While the non-passage (so far) of BCRA appears to be one more embarrassment for the American system of government, it offers a ray of optimism. Despite a president devoted to passing any bill, no matter how awful, and a congressional majority that has backed itself into a policy cul-de-sac from which there is no apparent exit, the bill has so far failed. Yesterday’s parliamentarian ruling against the Planned Parenthood defunding and, more importantly, the six-month waiting period may be a gift to the majority leader and his caucus.
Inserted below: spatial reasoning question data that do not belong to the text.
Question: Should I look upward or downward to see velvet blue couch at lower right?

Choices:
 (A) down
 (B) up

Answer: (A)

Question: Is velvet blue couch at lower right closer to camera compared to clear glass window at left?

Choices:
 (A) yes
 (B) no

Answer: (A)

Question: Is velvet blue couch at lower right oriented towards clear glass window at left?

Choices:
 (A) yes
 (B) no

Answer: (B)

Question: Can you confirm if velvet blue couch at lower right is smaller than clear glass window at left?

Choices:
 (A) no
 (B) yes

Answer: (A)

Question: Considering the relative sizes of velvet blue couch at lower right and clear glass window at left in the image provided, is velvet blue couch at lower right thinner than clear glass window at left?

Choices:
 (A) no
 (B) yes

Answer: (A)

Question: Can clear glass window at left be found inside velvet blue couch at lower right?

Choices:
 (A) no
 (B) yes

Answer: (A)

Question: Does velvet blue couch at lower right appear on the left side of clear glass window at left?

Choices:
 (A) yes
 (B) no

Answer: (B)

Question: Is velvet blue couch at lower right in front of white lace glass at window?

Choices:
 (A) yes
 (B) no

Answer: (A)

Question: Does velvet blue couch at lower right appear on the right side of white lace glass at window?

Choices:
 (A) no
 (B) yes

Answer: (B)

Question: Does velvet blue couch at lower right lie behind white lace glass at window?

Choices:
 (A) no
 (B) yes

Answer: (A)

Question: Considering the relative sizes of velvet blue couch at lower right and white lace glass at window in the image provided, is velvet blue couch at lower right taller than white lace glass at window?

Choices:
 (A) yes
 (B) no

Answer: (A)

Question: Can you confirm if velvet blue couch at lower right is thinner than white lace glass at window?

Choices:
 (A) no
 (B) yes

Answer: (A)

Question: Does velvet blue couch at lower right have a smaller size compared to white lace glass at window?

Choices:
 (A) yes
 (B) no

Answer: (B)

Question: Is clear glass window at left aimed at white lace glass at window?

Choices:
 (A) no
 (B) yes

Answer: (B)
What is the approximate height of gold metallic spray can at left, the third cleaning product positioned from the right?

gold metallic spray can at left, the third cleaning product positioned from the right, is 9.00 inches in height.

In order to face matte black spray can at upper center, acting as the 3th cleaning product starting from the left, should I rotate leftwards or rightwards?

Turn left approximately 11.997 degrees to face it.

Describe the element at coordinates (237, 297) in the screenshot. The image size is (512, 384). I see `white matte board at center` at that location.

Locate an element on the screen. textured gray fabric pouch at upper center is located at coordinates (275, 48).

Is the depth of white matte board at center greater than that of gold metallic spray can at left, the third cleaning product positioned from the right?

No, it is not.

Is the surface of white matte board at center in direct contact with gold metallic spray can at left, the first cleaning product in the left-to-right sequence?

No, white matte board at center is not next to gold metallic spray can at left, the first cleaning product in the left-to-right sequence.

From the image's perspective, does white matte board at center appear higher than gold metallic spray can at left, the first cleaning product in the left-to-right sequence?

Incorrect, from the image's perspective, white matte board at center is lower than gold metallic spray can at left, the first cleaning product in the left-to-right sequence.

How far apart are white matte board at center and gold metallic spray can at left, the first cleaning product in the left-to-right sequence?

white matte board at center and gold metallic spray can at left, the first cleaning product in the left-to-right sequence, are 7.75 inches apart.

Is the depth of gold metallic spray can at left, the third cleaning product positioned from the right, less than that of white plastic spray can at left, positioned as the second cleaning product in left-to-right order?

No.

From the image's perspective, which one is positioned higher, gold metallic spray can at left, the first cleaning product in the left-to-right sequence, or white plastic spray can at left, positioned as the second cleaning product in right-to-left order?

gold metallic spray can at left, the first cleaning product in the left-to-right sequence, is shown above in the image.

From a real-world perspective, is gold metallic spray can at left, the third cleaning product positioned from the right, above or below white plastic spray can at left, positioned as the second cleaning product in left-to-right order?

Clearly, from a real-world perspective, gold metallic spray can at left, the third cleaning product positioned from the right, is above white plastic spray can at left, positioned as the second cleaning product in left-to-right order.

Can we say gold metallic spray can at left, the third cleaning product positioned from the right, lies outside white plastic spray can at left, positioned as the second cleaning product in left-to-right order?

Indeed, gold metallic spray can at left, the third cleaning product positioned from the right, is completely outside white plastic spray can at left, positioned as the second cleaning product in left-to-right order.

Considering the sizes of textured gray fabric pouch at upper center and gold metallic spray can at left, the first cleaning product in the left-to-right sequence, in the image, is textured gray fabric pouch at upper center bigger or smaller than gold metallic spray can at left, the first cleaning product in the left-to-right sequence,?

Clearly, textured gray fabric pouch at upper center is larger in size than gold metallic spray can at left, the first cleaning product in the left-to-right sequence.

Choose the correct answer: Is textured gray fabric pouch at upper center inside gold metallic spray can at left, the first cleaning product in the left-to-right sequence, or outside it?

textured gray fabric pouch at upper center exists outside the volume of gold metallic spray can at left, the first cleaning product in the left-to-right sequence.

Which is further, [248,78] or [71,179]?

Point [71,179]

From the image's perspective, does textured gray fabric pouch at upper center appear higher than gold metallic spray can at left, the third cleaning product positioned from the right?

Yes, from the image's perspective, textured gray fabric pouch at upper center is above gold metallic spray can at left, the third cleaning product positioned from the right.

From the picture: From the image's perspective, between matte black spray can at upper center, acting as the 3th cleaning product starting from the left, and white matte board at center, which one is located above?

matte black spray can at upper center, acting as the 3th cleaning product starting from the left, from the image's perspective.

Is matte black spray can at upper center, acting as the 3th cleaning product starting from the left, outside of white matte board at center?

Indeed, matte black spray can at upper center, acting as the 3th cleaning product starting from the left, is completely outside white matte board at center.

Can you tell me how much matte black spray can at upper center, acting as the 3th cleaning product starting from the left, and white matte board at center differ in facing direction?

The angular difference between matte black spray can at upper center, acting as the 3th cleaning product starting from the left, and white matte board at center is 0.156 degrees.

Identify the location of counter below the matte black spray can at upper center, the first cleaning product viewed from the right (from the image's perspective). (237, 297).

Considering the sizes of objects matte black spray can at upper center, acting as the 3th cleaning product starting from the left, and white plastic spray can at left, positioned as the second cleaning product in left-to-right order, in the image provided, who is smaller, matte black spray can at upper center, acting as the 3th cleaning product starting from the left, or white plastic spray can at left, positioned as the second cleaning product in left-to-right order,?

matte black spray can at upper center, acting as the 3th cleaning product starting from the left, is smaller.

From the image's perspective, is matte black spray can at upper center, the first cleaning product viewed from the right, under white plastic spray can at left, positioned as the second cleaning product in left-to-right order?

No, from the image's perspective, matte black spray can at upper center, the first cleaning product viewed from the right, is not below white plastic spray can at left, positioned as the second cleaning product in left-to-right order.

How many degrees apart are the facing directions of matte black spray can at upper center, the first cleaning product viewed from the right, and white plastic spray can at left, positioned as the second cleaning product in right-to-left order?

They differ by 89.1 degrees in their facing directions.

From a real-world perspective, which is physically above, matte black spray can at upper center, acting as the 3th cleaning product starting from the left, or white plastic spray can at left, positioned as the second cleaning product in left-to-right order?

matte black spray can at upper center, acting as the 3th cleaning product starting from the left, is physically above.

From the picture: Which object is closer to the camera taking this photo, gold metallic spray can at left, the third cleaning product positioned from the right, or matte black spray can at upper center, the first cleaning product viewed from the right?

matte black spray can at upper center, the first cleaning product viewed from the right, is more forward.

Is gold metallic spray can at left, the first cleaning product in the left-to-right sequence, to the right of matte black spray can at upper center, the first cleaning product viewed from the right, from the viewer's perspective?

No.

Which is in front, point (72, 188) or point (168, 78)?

Repealing the ACA mandate with no mechanism to prevent free-riding is just the sort of poison pill that will give them an exit strategy. Perhaps they should use their reprieve to contemplate the wisdom of their predecessors and the value of regular order. If you cannot pass a policy through electoral victory and regular order, it may be because the policy should not be passed. A legislative strategy more in line with the vision of Madison and Hamilton might not have been pleasing to key Republican constituencies, but it could have produced a bill with some hope of passage. Conservatives like to invoke the perfection of the founders’ vision. Perhaps they should act like they believe it.